■ WHAT TO WORK ON ■
Reproduce the data below word for word, starting at the line that contains "Number of shakers visible: 18" and ending with the final line of the data. Leave the pictures out of your copy.

■ Collected data ■
====
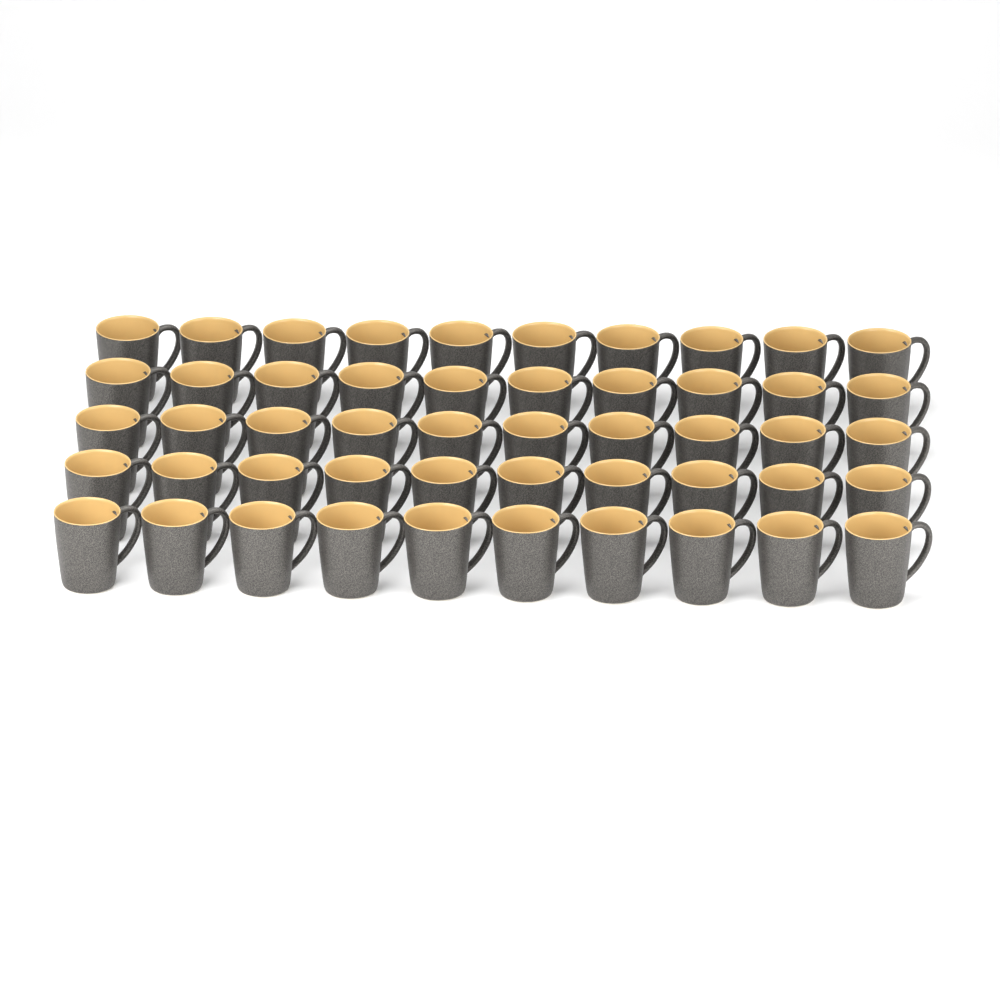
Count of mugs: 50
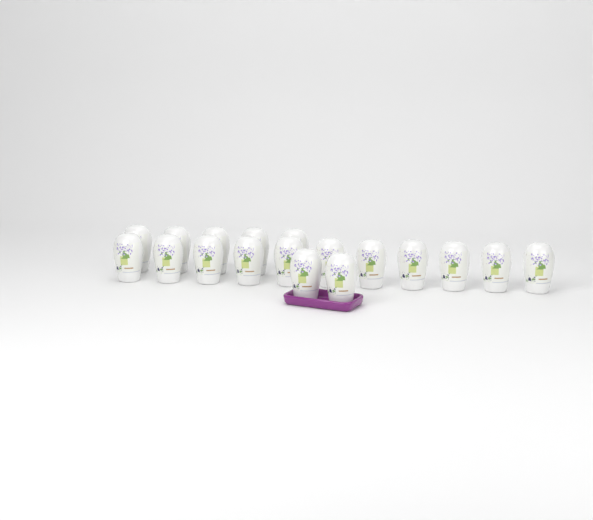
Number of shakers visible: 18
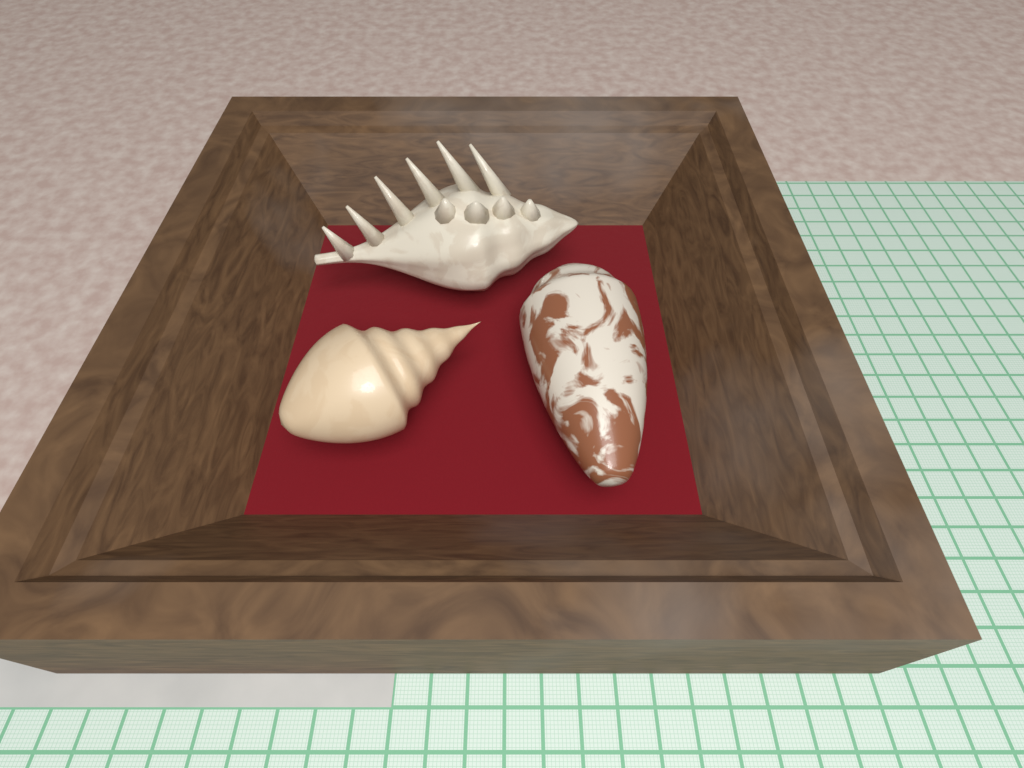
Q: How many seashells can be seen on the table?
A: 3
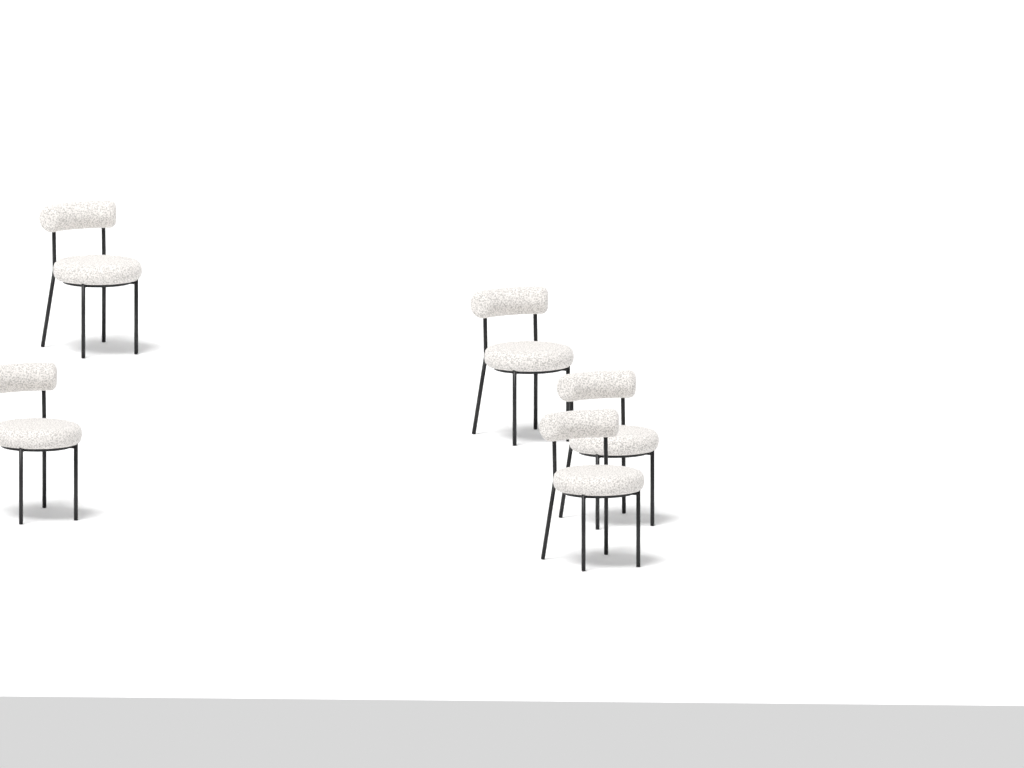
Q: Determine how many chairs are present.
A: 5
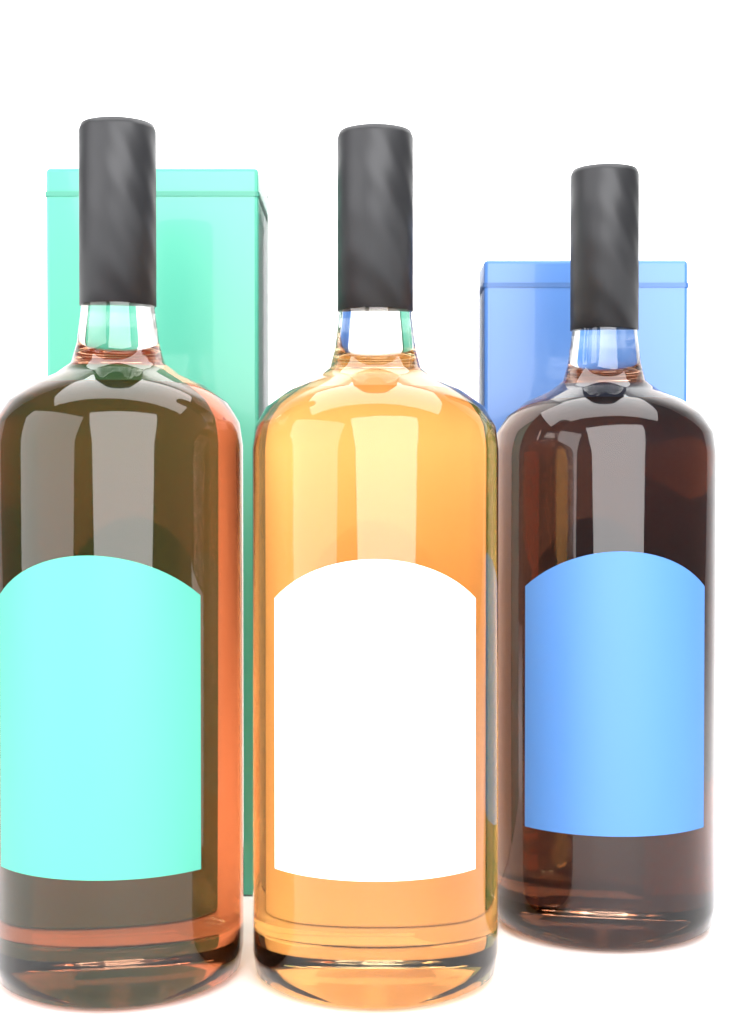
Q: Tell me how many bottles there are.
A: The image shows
====
■ OUTPUT OF THE TASK ■
Number of shakers visible: 18
Q: How many seashells can be seen on the table?
A: 3
Q: Determine how many chairs are present.
A: 5
Q: Tell me how many bottles there are.
A: The image shows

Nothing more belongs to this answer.